(Source material)
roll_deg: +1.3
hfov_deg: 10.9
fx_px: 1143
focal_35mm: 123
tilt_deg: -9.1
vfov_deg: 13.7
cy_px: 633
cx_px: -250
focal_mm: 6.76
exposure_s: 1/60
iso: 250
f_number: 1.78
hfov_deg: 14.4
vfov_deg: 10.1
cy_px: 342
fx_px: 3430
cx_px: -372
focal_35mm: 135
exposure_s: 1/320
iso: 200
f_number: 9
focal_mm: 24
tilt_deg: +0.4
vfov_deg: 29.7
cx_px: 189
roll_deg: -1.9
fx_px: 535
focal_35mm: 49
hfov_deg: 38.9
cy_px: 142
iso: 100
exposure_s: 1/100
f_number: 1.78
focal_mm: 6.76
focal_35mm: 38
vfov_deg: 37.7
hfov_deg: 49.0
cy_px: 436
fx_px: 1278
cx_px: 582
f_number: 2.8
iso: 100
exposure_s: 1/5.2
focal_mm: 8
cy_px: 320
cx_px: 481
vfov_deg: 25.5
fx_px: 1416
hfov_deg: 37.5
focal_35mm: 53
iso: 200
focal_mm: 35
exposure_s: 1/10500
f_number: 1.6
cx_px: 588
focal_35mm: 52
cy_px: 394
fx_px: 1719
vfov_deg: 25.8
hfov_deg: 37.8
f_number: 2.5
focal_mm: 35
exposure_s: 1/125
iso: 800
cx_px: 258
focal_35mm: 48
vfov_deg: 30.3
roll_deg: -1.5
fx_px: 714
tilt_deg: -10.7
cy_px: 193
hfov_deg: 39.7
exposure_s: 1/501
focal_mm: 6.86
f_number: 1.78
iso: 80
(End Source material)
(Source material)
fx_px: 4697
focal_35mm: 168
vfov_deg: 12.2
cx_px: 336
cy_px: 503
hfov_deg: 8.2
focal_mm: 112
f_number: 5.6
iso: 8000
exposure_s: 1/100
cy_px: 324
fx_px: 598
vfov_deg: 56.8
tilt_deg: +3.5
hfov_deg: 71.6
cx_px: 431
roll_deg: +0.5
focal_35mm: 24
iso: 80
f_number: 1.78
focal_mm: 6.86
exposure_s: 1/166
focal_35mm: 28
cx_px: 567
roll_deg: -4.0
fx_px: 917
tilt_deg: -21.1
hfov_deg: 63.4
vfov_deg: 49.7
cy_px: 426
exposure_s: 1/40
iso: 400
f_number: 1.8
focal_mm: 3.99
(End Source material)
■ **Task**:
Take the line above containing "roll_deg: -1.9", the line containing "exposure_s: 1/10500", and all lines in between, and copy them exactly without anything else.

■ **Reply to the exercise**:
roll_deg: -1.9
fx_px: 535
focal_35mm: 49
hfov_deg: 38.9
cy_px: 142
iso: 100
exposure_s: 1/100
f_number: 1.78
focal_mm: 6.76
focal_35mm: 38
vfov_deg: 37.7
hfov_deg: 49.0
cy_px: 436
fx_px: 1278
cx_px: 582
f_number: 2.8
iso: 100
exposure_s: 1/5.2
focal_mm: 8
cy_px: 320
cx_px: 481
vfov_deg: 25.5
fx_px: 1416
hfov_deg: 37.5
focal_35mm: 53
iso: 200
focal_mm: 35
exposure_s: 1/10500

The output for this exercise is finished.